WHAT IS REQUIRED> Update the listing below by replacing each "Source code" with "Source text" and leaving every other line unchanged.

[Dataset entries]
- Opening Delimiter -

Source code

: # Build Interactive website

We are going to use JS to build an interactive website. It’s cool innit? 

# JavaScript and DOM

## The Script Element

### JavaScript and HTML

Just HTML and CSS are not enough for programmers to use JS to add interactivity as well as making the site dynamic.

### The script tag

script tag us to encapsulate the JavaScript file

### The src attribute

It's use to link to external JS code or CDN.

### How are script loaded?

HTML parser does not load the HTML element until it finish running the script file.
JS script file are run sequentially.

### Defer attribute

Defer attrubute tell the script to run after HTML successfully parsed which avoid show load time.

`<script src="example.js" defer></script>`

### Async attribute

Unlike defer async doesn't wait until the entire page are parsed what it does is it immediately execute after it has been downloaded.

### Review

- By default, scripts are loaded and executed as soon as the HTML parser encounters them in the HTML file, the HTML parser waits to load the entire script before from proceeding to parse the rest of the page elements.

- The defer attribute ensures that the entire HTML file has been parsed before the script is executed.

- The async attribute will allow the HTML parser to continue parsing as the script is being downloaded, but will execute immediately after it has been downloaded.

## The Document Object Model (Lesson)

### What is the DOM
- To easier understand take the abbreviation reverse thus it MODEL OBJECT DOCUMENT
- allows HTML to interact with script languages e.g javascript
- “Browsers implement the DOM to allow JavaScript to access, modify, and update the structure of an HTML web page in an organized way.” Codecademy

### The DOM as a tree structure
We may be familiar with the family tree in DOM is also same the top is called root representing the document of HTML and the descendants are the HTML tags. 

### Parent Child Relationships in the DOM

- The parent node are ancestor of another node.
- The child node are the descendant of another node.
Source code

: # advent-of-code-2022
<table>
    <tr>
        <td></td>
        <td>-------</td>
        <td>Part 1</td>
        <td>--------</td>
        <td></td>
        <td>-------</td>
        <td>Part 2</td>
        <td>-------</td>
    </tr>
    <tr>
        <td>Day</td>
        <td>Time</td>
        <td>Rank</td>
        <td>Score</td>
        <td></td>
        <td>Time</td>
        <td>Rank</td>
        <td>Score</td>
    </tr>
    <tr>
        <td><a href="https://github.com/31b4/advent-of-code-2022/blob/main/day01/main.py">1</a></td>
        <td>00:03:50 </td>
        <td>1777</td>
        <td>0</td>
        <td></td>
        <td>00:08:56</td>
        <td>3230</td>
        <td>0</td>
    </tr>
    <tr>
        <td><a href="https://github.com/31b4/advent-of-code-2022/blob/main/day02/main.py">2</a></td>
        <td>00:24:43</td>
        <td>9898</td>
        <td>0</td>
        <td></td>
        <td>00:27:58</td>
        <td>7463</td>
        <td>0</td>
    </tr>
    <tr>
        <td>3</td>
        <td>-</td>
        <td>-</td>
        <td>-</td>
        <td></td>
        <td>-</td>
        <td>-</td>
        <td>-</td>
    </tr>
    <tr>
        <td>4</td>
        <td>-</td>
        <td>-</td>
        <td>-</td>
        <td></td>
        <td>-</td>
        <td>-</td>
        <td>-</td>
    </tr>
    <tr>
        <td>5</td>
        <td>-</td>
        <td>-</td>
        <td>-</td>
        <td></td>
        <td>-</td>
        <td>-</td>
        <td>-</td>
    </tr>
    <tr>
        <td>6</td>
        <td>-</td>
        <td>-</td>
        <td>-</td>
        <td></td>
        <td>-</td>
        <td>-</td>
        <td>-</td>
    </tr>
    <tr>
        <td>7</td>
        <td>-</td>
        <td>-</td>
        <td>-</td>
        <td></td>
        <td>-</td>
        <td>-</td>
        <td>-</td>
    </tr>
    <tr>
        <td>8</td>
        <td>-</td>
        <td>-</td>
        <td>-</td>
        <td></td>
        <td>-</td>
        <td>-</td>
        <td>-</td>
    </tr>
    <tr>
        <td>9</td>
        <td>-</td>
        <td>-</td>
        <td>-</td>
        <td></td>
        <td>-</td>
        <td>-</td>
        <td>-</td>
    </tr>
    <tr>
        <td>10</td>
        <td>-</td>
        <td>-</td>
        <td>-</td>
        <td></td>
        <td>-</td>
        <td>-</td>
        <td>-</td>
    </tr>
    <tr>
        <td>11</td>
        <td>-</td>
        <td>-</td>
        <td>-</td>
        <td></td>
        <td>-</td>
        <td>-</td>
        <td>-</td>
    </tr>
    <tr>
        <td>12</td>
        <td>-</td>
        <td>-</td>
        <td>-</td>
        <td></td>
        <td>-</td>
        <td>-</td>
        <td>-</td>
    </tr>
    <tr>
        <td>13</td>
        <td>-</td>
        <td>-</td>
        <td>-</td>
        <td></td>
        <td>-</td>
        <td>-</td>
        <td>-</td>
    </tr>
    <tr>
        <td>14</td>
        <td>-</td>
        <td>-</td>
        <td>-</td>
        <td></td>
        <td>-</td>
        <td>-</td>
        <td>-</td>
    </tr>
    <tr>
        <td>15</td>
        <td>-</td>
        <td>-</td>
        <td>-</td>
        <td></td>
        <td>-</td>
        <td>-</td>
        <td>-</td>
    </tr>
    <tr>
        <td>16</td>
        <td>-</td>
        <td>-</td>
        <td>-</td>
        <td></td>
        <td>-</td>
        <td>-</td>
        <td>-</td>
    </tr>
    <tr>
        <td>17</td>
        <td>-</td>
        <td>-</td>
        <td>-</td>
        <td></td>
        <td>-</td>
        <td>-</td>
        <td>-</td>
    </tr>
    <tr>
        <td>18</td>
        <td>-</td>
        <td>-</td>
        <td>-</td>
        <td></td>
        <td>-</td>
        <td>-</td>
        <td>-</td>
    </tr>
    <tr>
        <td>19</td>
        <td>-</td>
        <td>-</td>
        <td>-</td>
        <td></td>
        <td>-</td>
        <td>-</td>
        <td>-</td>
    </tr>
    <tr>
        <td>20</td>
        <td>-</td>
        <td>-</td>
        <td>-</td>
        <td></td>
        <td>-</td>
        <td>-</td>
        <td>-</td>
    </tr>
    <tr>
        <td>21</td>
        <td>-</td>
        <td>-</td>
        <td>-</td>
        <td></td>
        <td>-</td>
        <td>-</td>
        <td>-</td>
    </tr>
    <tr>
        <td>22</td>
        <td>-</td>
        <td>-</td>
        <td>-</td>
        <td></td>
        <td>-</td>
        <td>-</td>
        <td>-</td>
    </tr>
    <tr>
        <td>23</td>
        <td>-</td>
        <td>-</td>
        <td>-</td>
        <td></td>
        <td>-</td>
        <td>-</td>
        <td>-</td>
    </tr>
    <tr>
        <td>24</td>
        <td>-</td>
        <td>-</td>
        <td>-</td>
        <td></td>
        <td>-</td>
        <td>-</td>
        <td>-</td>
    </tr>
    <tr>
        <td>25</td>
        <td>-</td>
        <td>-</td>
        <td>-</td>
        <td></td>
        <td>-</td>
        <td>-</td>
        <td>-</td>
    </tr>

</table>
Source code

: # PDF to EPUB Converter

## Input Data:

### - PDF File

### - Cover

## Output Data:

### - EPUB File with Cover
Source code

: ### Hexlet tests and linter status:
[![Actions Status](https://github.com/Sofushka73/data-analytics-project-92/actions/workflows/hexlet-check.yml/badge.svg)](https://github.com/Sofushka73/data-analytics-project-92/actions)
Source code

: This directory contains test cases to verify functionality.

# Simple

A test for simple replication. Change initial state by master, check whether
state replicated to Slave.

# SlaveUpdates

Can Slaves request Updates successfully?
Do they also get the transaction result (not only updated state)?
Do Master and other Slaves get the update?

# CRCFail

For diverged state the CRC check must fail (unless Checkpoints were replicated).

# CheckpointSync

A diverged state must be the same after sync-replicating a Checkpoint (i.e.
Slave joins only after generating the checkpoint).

- Closing Delimiter -

SOLVED PROBLEM>
Source text

: # Build Interactive website

We are going to use JS to build an interactive website. It’s cool innit? 

# JavaScript and DOM

## The Script Element

### JavaScript and HTML

Just HTML and CSS are not enough for programmers to use JS to add interactivity as well as making the site dynamic.

### The script tag

script tag us to encapsulate the JavaScript file

### The src attribute

It's use to link to external JS code or CDN.

### How are script loaded?

HTML parser does not load the HTML element until it finish running the script file.
JS script file are run sequentially.

### Defer attribute

Defer attrubute tell the script to run after HTML successfully parsed which avoid show load time.

`<script src="example.js" defer></script>`

### Async attribute

Unlike defer async doesn't wait until the entire page are parsed what it does is it immediately execute after it has been downloaded.

### Review

- By default, scripts are loaded and executed as soon as the HTML parser encounters them in the HTML file, the HTML parser waits to load the entire script before from proceeding to parse the rest of the page elements.

- The defer attribute ensures that the entire HTML file has been parsed before the script is executed.

- The async attribute will allow the HTML parser to continue parsing as the script is being downloaded, but will execute immediately after it has been downloaded.

## The Document Object Model (Lesson)

### What is the DOM
- To easier understand take the abbreviation reverse thus it MODEL OBJECT DOCUMENT
- allows HTML to interact with script languages e.g javascript
- “Browsers implement the DOM to allow JavaScript to access, modify, and update the structure of an HTML web page in an organized way.” Codecademy

### The DOM as a tree structure
We may be familiar with the family tree in DOM is also same the top is called root representing the document of HTML and the descendants are the HTML tags. 

### Parent Child Relationships in the DOM

- The parent node are ancestor of another node.
- The child node are the descendant of another node.
Source text

: # advent-of-code-2022
<table>
    <tr>
        <td></td>
        <td>-------</td>
        <td>Part 1</td>
        <td>--------</td>
        <td></td>
        <td>-------</td>
        <td>Part 2</td>
        <td>-------</td>
    </tr>
    <tr>
        <td>Day</td>
        <td>Time</td>
        <td>Rank</td>
        <td>Score</td>
        <td></td>
        <td>Time</td>
        <td>Rank</td>
        <td>Score</td>
    </tr>
    <tr>
        <td><a href="https://github.com/31b4/advent-of-code-2022/blob/main/day01/main.py">1</a></td>
        <td>00:03:50 </td>
        <td>1777</td>
        <td>0</td>
        <td></td>
        <td>00:08:56</td>
        <td>3230</td>
        <td>0</td>
    </tr>
    <tr>
        <td><a href="https://github.com/31b4/advent-of-code-2022/blob/main/day02/main.py">2</a></td>
        <td>00:24:43</td>
        <td>9898</td>
        <td>0</td>
        <td></td>
        <td>00:27:58</td>
        <td>7463</td>
        <td>0</td>
    </tr>
    <tr>
        <td>3</td>
        <td>-</td>
        <td>-</td>
        <td>-</td>
        <td></td>
        <td>-</td>
        <td>-</td>
        <td>-</td>
    </tr>
    <tr>
        <td>4</td>
        <td>-</td>
        <td>-</td>
        <td>-</td>
        <td></td>
        <td>-</td>
        <td>-</td>
        <td>-</td>
    </tr>
    <tr>
        <td>5</td>
        <td>-</td>
        <td>-</td>
        <td>-</td>
        <td></td>
        <td>-</td>
        <td>-</td>
        <td>-</td>
    </tr>
    <tr>
        <td>6</td>
        <td>-</td>
        <td>-</td>
        <td>-</td>
        <td></td>
        <td>-</td>
        <td>-</td>
        <td>-</td>
    </tr>
    <tr>
        <td>7</td>
        <td>-</td>
        <td>-</td>
        <td>-</td>
        <td></td>
        <td>-</td>
        <td>-</td>
        <td>-</td>
    </tr>
    <tr>
        <td>8</td>
        <td>-</td>
        <td>-</td>
        <td>-</td>
        <td></td>
        <td>-</td>
        <td>-</td>
        <td>-</td>
    </tr>
    <tr>
        <td>9</td>
        <td>-</td>
        <td>-</td>
        <td>-</td>
        <td></td>
        <td>-</td>
        <td>-</td>
        <td>-</td>
    </tr>
    <tr>
        <td>10</td>
        <td>-</td>
        <td>-</td>
        <td>-</td>
        <td></td>
        <td>-</td>
        <td>-</td>
        <td>-</td>
    </tr>
    <tr>
        <td>11</td>
        <td>-</td>
        <td>-</td>
        <td>-</td>
        <td></td>
        <td>-</td>
        <td>-</td>
        <td>-</td>
    </tr>
    <tr>
        <td>12</td>
        <td>-</td>
        <td>-</td>
        <td>-</td>
        <td></td>
        <td>-</td>
        <td>-</td>
        <td>-</td>
    </tr>
    <tr>
        <td>13</td>
        <td>-</td>
        <td>-</td>
        <td>-</td>
        <td></td>
        <td>-</td>
        <td>-</td>
        <td>-</td>
    </tr>
    <tr>
        <td>14</td>
        <td>-</td>
        <td>-</td>
        <td>-</td>
        <td></td>
        <td>-</td>
        <td>-</td>
        <td>-</td>
    </tr>
    <tr>
        <td>15</td>
        <td>-</td>
        <td>-</td>
        <td>-</td>
        <td></td>
        <td>-</td>
        <td>-</td>
        <td>-</td>
    </tr>
    <tr>
        <td>16</td>
        <td>-</td>
        <td>-</td>
        <td>-</td>
        <td></td>
        <td>-</td>
        <td>-</td>
        <td>-</td>
    </tr>
    <tr>
        <td>17</td>
        <td>-</td>
        <td>-</td>
        <td>-</td>
        <td></td>
        <td>-</td>
        <td>-</td>
        <td>-</td>
    </tr>
    <tr>
        <td>18</td>
        <td>-</td>
        <td>-</td>
        <td>-</td>
        <td></td>
        <td>-</td>
        <td>-</td>
        <td>-</td>
    </tr>
    <tr>
        <td>19</td>
        <td>-</td>
        <td>-</td>
        <td>-</td>
        <td></td>
        <td>-</td>
        <td>-</td>
        <td>-</td>
    </tr>
    <tr>
        <td>20</td>
        <td>-</td>
        <td>-</td>
        <td>-</td>
        <td></td>
        <td>-</td>
        <td>-</td>
        <td>-</td>
    </tr>
    <tr>
        <td>21</td>
        <td>-</td>
        <td>-</td>
        <td>-</td>
        <td></td>
        <td>-</td>
        <td>-</td>
        <td>-</td>
    </tr>
    <tr>
        <td>22</td>
        <td>-</td>
        <td>-</td>
        <td>-</td>
        <td></td>
        <td>-</td>
        <td>-</td>
        <td>-</td>
    </tr>
    <tr>
        <td>23</td>
        <td>-</td>
        <td>-</td>
        <td>-</td>
        <td></td>
        <td>-</td>
        <td>-</td>
        <td>-</td>
    </tr>
    <tr>
        <td>24</td>
        <td>-</td>
        <td>-</td>
        <td>-</td>
        <td></td>
        <td>-</td>
        <td>-</td>
        <td>-</td>
    </tr>
    <tr>
        <td>25</td>
        <td>-</td>
        <td>-</td>
        <td>-</td>
        <td></td>
        <td>-</td>
        <td>-</td>
        <td>-</td>
    </tr>

</table>
Source text

: # PDF to EPUB Converter

## Input Data:

### - PDF File

### - Cover

## Output Data:

### - EPUB File with Cover
Source text

: ### Hexlet tests and linter status:
[![Actions Status](https://github.com/Sofushka73/data-analytics-project-92/actions/workflows/hexlet-check.yml/badge.svg)](https://github.com/Sofushka73/data-analytics-project-92/actions)
Source text

: This directory contains test cases to verify functionality.

# Simple

A test for simple replication. Change initial state by master, check whether
state replicated to Slave.

# SlaveUpdates

Can Slaves request Updates successfully?
Do they also get the transaction result (not only updated state)?
Do Master and other Slaves get the update?

# CRCFail

For diverged state the CRC check must fail (unless Checkpoints were replicated).

# CheckpointSync

A diverged state must be the same after sync-replicating a Checkpoint (i.e.
Slave joins only after generating the checkpoint).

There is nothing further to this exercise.